Tesla shares jumped 7.1 percent after billionaire Chief Executive Officer Elon Musk reassured shareholders that building 5,000 of its mass-market Model 3 cars per week by the end of June was “quite likely”.
Troubled by the Facebook privacy scandal, worries over chipmakers and iPhone sales, as well as a generally shakier tone to stock markets since February, technology stocks have been back on a tear since the start of May.
“Investors are eager to find areas of the market in which there are still prospects of above-average revenue and earnings growth, given that we are in the ninth year of economic cycle,” said Scott Clemons, chief investment strategist for Brown Brothers Harriman in New York.
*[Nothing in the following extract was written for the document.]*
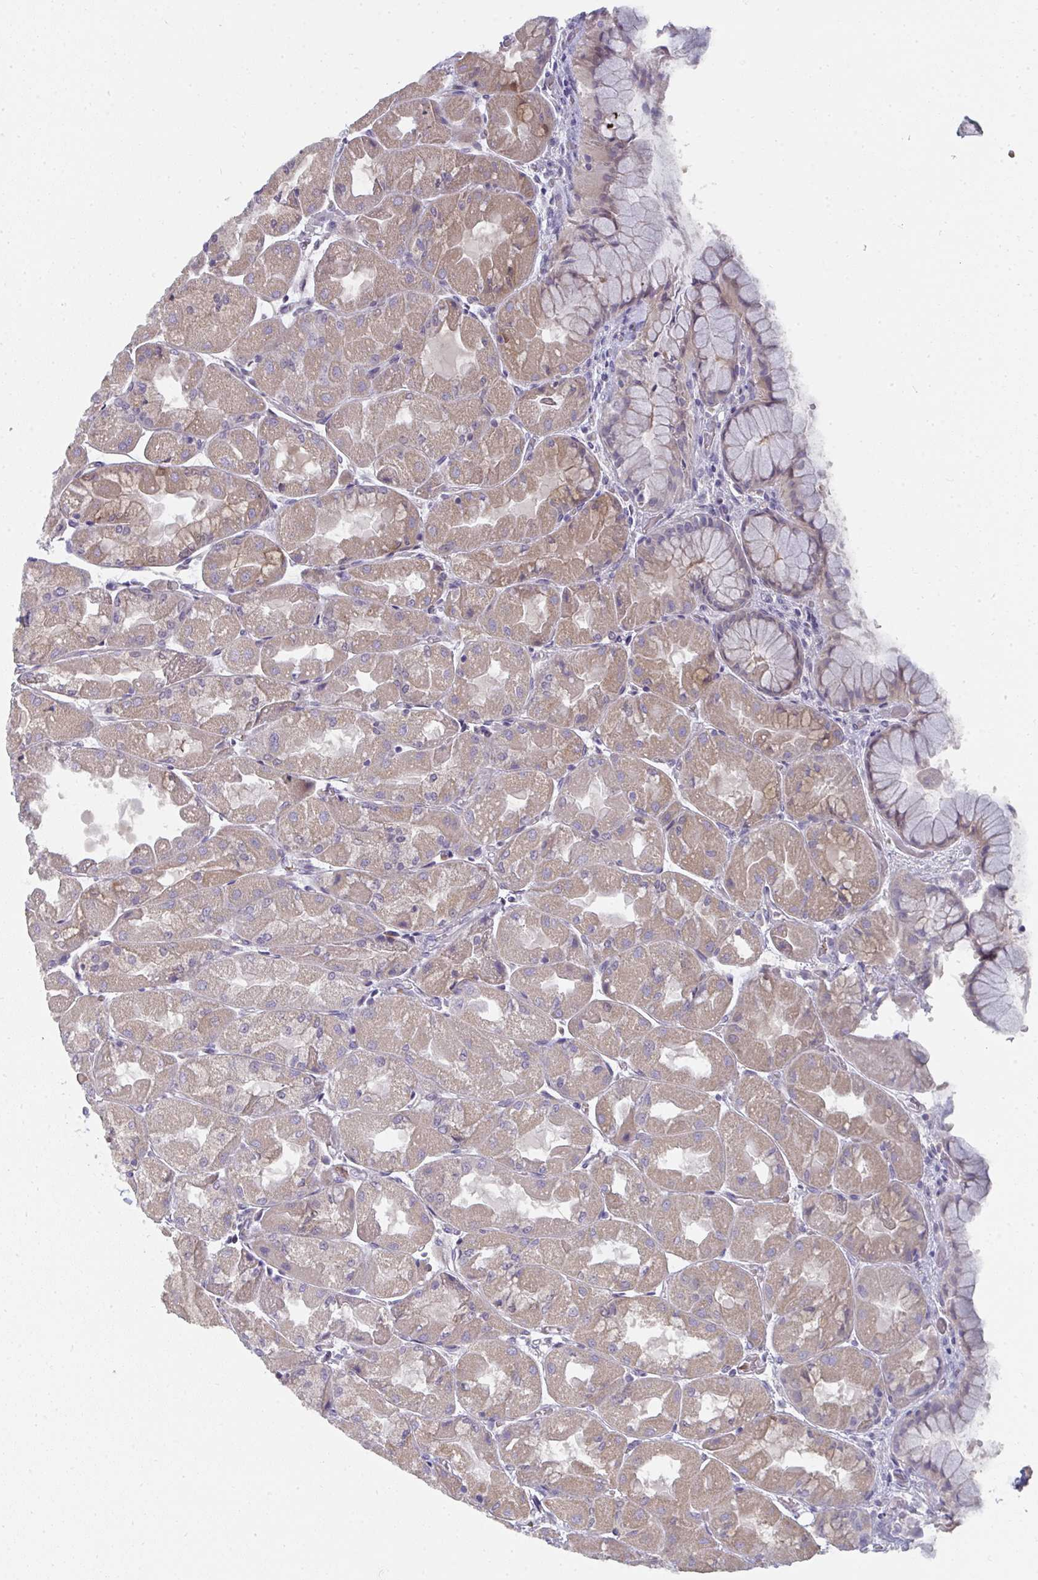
{"staining": {"intensity": "weak", "quantity": "25%-75%", "location": "cytoplasmic/membranous"}, "tissue": "stomach", "cell_type": "Glandular cells", "image_type": "normal", "snomed": [{"axis": "morphology", "description": "Normal tissue, NOS"}, {"axis": "topography", "description": "Stomach"}], "caption": "IHC of unremarkable stomach demonstrates low levels of weak cytoplasmic/membranous positivity in about 25%-75% of glandular cells. Immunohistochemistry stains the protein in brown and the nuclei are stained blue.", "gene": "SHB", "patient": {"sex": "female", "age": 61}}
“Investors are focused on areas where potential is still there, with technology being one of them.”
Facebook fell 1.4 percent, after the social networking company confirmed it had collaborated with at least four Chinese companies over sharing certain user data.
In the largest-ever shakeup of the stock market’s broad business sectors, Facebook and Google parent Alphabet will move from the top-performing technology sector to telecommunications and media stocks this fall.
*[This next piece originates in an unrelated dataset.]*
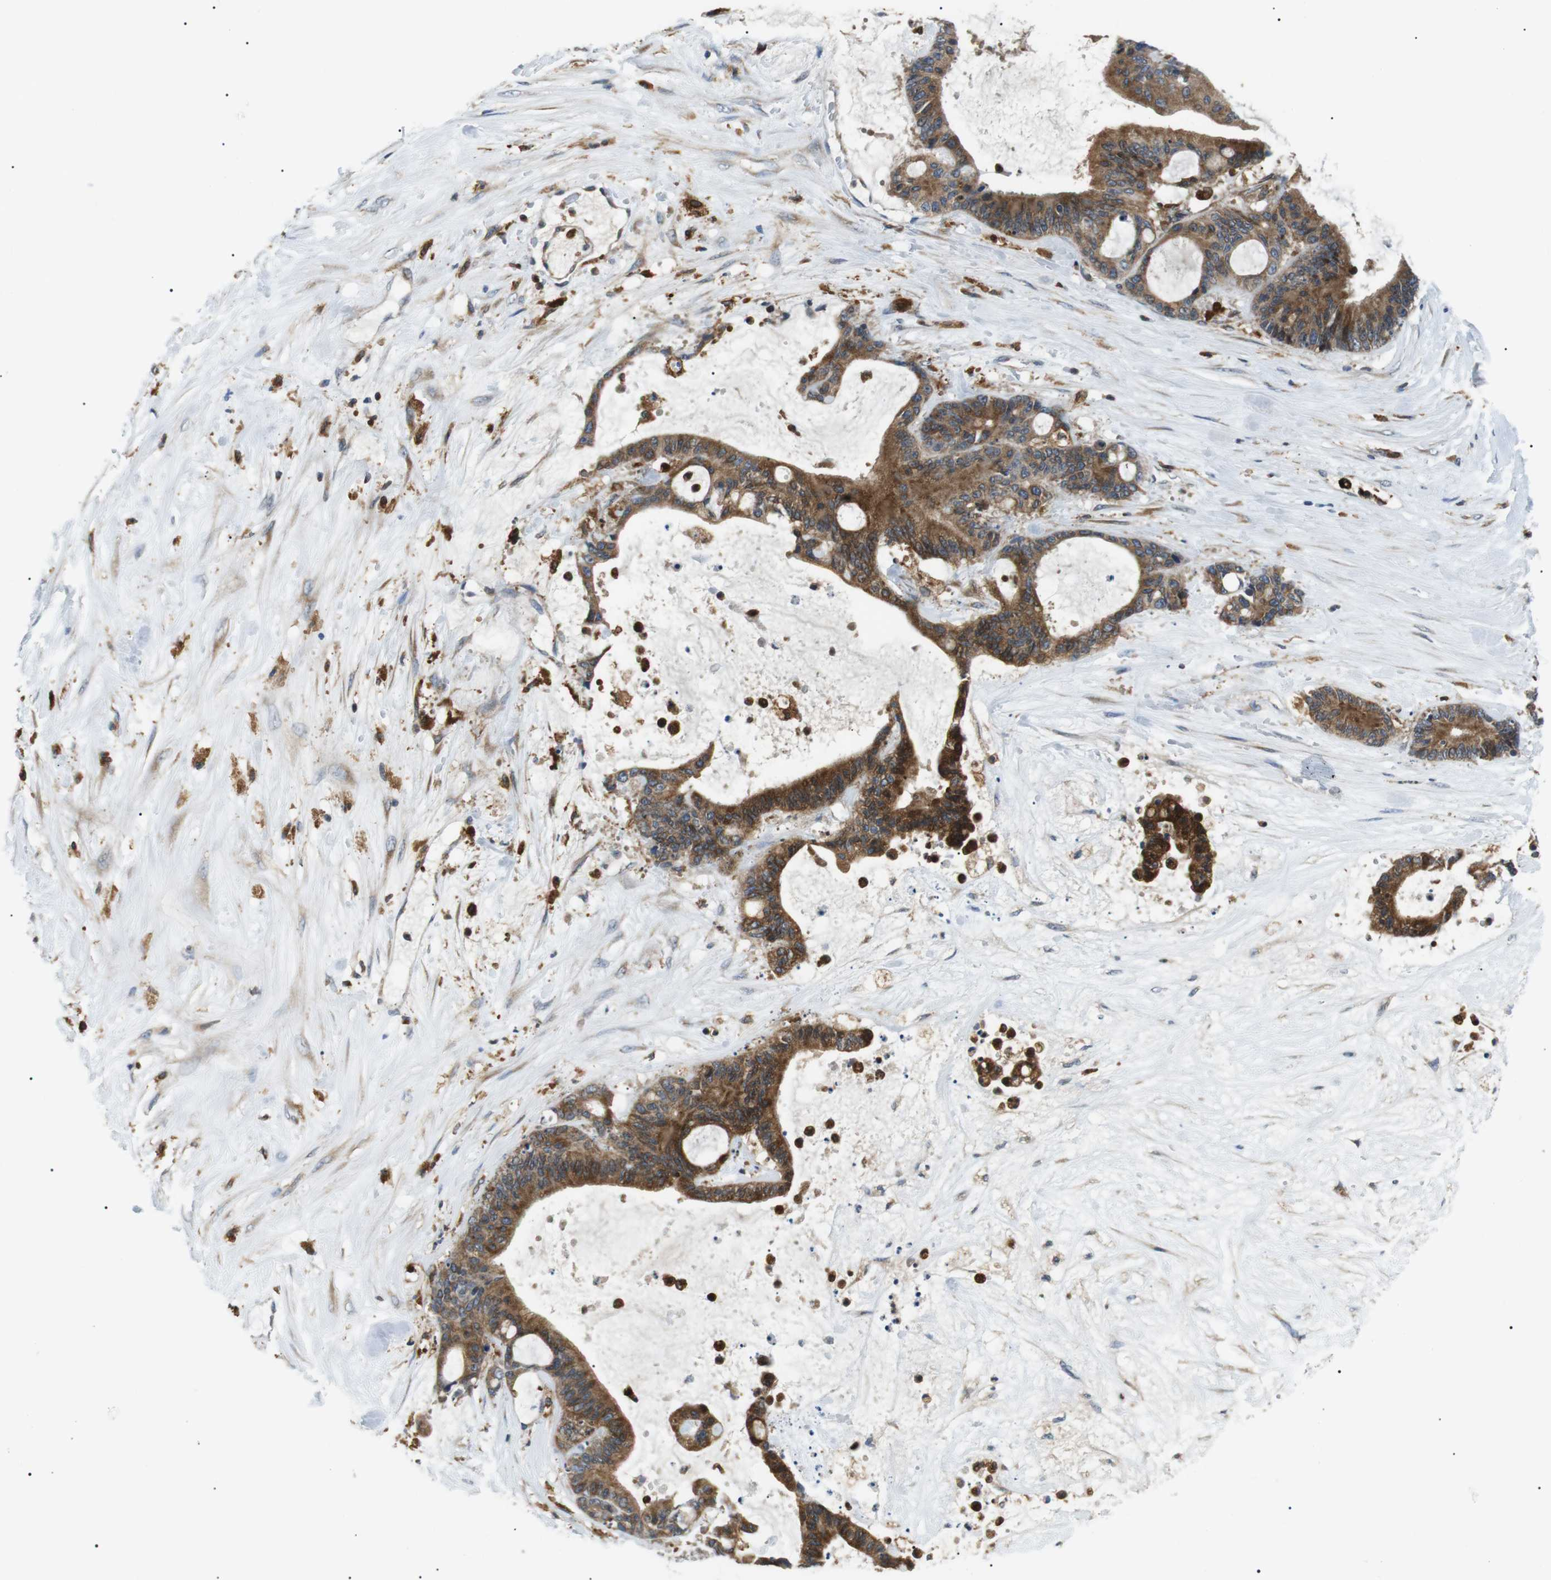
{"staining": {"intensity": "strong", "quantity": ">75%", "location": "cytoplasmic/membranous"}, "tissue": "liver cancer", "cell_type": "Tumor cells", "image_type": "cancer", "snomed": [{"axis": "morphology", "description": "Cholangiocarcinoma"}, {"axis": "topography", "description": "Liver"}], "caption": "Tumor cells show high levels of strong cytoplasmic/membranous positivity in about >75% of cells in human cholangiocarcinoma (liver).", "gene": "RAB9A", "patient": {"sex": "female", "age": 73}}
Analysts have said that the move could inject more volatility into the markets, as funds tracking these indexes will be forced to trade billions of dollars of stock to realign their holdings by a Sept. 28 effective date.
U.S. officials were weighing an offer by China to import an extra $70 billion of American goods over a year, as Beijing tries to defuse a potential trade war between the world’s two largest economies, according to sources.
U.S. President Donald Trump is due to attend a G7 summit in Canada later this week, where leaders are likely to discuss the global economy and concerns about U.S. trade policy.
Trump last week pushed on with imposing tariffs — 25 percent on steel and 10 percent on aluminum — on Canada, the EU and Mexico, with Mexico retaliating by putting tariffs on American products ranging from steel to bourbon.
“Investors have become accustomed to the way in which U.S. negotiations take place … market has read through it as a positioning, rather than an immediate threat,” said Clemons.
The benchmark U.S. Treasury yield rose to a near two-week high, after data showed that U.S. trade deficit unexpectedly fell to a seven-month low in April, supporting the view of an acceleration of domestic economic growth in the second quarter.
Bank stocks often trade in line with Treasury yields, as higher rates can boost their profits. The S&P banking index was up 2.1 percent.
At 12:49 a.m. ET, the Dow Jones Industrial Average was up 220.02 points, or 0.89 percent, at 25,020.00, the S&P 500 was up 10.96 points, or 0.40 percent, at 2,759.76 and the Nasdaq Composite was up 15.12 points, or 0.20 percent, at 7,652.98.
Advancing issues outnumbered decliners for a 1.23-to-1 ratio on the NYSE and for a 1.37-to-1 ratio on the Nasdaq.
The S&P index recorded 46 new 52-week highs and 10 new lows, while the Nasdaq recorded 223 new highs and 14 new lows.